Vorwürfe des Täters zurückgewiesen

Das Bundesgericht teilt die Kritik des Beschuldigten nicht, wie aus dem am Freitag veröffentlichten Entscheid hervorgeht. Inwiefern für ihn nicht klar sein sollte, was ihm vorgeworfen werde, sei nicht nachvollziehbar. «Es bestanden für den Beschwerdeführer zu keinem Zeitpunkt Zweifel daran, welches Verhalten ihm angelastet wird.» Daher habe er sich angemessen verteidigen können, urteilen die beiden Richter und die Richterin.

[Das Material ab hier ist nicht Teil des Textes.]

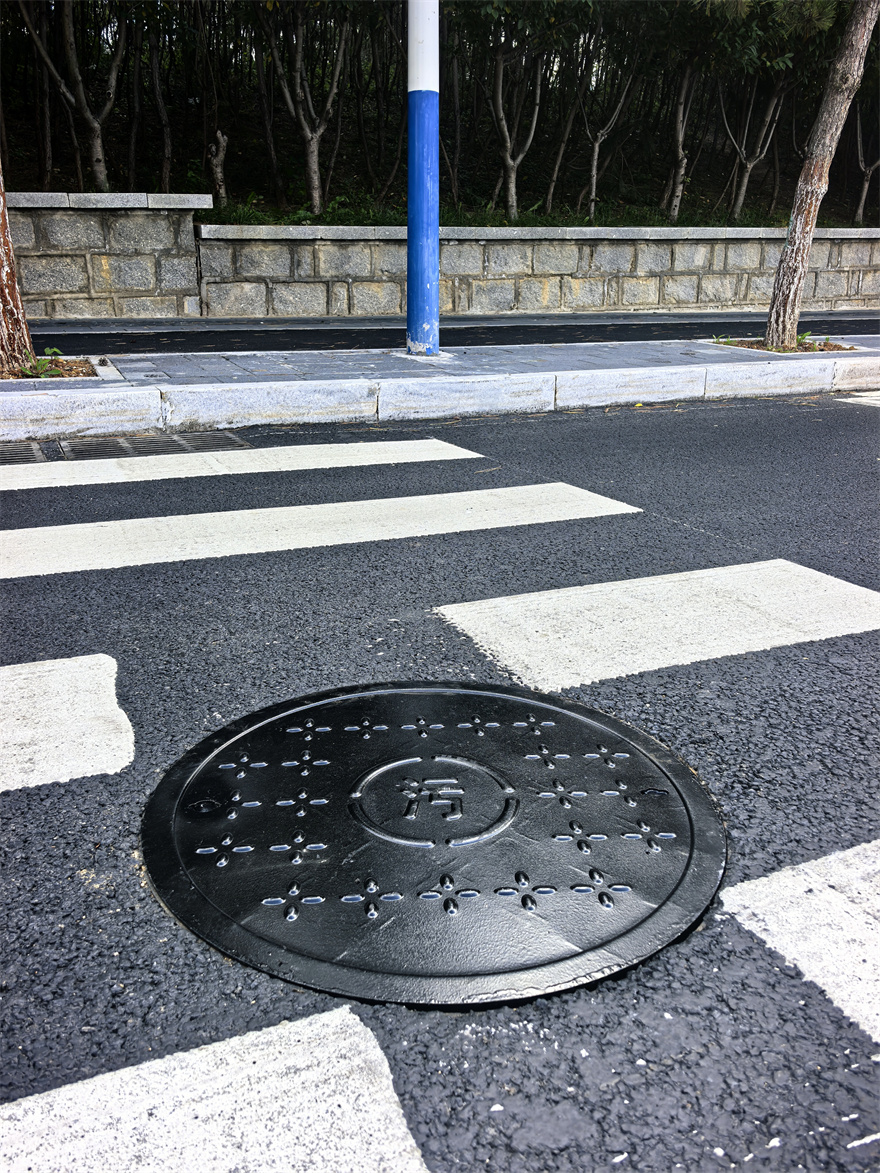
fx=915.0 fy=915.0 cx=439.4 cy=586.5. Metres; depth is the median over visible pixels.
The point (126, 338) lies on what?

Zu den sexuellen Übergriffen ist es über längere Zeit hinweg bis zum Herbst 2006 gekommen, teilweise mehrmals wöchentlich. Angesichts der Häufigkeit und Gleichförmigkeit der Taten stützt die oberste Instanz das Vorgehen der Staatsanwaltschaft, die einzelnen Übergriffe in der Anklageschrift nicht auseinanderzuhalten. «Eine derartige Zahl von Erlebnissen, die sich immer wieder über einen Zeitraum von mehreren Jahren in vergleichbarer Weise ereigneten, lässt sich gerade im familiären Kontext nicht mehr in allen Einzelheiten zeitlich und sachlich einordnen», stellt das Bundesgericht klar. Kurz: «Eine Verletzung des Anklagegrundsatzes liegt nicht vor.» Die Beschwerde wird abgewiesen.